Miss Mouland was induced at 38 weeks because the baby was small for his gestational age – he had stopped growing or his growth had significantly slowed. This, combined with the fact she was induced, made the labour high risk and should have meant staff were especially vigilant. Cardiotocography (CTG), a way of recording foetal heart rate, was used and showed the heart rate dropping.

Midwife Diane Weedon, tasked with the delivery, was criticised by the coroner for not calling for help earlier. Giving evidence at the inquest, Mrs Weedon said she became fixated on helping Miss Mouland with pain management and she didn’t fully appreciate the gravity of the baby’s situation. A Fresh Eyes Review protocol, when another member of the team is supposed to look over the CTG to make sure everything is progressing normally, was not followed, so the severely fluctuating heart rate was not picked up.

When Mrs Weedon finally did call for help, registrar Dr Tin Tin Htwe did not act quickly enough, the coroner said. At this point the baby’s heart rate was pathological and the baby should have been delivered using instruments straight away. However, Dr Htwe did not act and the baby was born naturally around half an hour later, showing no signs of life.

The baby was resuscitated and Dr Mike Hall, a consultant neonatologist, who was called over from Princess Anne Hospital in Southampton, assessed the child as having suffered severe brain damage from lack of oxygen, with long-term damage, if he survived at all. The new parents made the heartbreaking decision it was in the best interests of their son to discontinue care and let him go. The baby was left in his parents’ arms for just under an hour before he died, on December 22, 2015.
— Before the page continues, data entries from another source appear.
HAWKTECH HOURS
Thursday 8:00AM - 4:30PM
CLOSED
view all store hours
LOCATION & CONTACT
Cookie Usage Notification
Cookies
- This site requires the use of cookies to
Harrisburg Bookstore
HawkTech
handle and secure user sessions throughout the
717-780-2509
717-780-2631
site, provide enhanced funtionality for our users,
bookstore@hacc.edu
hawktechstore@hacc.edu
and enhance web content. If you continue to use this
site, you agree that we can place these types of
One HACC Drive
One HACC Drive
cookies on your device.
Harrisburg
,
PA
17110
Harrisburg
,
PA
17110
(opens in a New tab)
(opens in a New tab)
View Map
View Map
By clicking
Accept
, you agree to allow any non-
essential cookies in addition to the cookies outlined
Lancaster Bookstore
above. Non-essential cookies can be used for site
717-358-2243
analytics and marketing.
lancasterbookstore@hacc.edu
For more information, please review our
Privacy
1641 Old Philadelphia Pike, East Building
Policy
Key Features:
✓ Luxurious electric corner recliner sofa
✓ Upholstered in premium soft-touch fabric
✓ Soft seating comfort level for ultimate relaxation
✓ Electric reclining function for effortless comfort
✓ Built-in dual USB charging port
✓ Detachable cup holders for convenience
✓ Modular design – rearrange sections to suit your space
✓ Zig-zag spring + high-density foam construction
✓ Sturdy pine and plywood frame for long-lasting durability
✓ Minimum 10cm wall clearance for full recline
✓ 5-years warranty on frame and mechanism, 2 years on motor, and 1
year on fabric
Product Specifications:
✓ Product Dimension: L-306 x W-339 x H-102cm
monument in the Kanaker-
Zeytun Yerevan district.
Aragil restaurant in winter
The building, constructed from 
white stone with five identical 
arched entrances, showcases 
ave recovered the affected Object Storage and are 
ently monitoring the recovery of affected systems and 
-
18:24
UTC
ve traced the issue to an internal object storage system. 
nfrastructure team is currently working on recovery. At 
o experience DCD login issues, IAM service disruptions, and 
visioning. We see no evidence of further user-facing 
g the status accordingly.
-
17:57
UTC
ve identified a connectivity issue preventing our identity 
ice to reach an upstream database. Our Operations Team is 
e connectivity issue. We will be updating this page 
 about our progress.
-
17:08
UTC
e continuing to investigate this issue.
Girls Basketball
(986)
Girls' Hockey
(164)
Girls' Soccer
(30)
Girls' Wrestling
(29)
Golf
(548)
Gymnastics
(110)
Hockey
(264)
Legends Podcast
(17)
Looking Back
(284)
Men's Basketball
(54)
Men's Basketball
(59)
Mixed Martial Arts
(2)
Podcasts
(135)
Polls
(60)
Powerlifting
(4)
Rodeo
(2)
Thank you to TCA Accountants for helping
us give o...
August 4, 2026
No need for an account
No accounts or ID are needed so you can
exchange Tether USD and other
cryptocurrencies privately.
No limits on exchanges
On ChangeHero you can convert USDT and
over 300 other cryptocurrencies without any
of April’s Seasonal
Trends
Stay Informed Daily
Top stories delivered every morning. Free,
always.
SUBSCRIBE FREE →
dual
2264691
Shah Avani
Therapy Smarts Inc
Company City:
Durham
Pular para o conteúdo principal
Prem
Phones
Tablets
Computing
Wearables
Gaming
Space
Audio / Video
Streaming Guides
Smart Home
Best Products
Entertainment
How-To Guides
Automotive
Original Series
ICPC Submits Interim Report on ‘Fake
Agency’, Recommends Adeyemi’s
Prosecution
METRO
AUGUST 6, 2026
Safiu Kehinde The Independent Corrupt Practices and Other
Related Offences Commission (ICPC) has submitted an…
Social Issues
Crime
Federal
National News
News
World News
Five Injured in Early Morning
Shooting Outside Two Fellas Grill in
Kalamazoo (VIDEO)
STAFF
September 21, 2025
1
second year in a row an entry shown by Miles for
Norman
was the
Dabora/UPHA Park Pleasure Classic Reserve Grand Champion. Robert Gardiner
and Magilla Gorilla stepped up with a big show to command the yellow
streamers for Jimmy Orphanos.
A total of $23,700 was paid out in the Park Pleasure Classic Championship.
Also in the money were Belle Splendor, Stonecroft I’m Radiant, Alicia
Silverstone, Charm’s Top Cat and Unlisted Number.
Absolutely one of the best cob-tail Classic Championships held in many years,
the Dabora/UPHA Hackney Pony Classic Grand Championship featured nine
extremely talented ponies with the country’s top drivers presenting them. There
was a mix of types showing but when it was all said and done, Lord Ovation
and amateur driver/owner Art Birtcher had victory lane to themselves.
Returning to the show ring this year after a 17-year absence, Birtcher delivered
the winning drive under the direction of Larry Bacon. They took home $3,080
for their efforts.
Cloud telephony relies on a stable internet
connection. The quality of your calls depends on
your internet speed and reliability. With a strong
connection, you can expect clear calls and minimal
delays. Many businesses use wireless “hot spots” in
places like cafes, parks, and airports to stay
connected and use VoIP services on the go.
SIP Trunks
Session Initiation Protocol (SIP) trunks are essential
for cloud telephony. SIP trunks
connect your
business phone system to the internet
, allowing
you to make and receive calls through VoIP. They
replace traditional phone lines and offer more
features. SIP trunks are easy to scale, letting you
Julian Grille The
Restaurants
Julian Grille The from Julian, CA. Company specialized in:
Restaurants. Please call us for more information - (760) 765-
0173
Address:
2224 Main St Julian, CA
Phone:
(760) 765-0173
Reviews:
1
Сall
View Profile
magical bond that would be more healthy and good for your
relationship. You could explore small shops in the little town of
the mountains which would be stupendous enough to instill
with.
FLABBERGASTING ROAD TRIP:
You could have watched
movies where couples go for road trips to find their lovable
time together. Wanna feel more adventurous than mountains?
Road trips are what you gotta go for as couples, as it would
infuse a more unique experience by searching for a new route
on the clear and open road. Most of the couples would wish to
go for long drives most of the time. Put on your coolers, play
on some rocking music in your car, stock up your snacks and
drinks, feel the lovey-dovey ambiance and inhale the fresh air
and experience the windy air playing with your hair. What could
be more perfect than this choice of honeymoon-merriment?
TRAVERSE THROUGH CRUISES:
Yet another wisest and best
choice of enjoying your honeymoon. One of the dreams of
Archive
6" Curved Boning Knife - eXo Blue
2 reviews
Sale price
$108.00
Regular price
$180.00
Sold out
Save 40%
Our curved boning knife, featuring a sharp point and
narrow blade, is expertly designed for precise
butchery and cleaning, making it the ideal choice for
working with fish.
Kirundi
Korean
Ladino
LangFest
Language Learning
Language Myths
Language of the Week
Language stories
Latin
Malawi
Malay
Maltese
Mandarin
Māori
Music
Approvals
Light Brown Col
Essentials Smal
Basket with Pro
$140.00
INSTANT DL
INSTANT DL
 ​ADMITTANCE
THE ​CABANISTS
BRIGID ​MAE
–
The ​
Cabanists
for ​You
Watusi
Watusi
Expert witness for the inquest, consultant obstetrician Tracey Johnston, said the death would have been avoided if decisions were made and actions were taken more quickly, and the baby was delivered more swiftly. Mrs Weedon and Dr Htwe were criticised by the coroner and were told to refer themselves to their governing bodies. Both have received extensive retraining since the incident and apologised for the mistakes they made.

Responding to the coroner’s findings, Dr Barbara Stuttle, chief nurse at Isle of Wight NHS Trust, said: “This was a serious incident which we are very sorry about and we have expressed our deepest sympathies and apologised to Elliot’s family. “The trust co-operated fully with the coroner to ensure the full facts were made known. We will be implementing all the recommendations made by the coroner.

“Since this tragic event we have changed and improved practice over the last year and we are committed to continuing to learn to ensure services are safe for patients.

“We believe that the changes we have made to practice since then ensure that babies and mothers are as safe as possible in the maternity unit at St Mary’s.”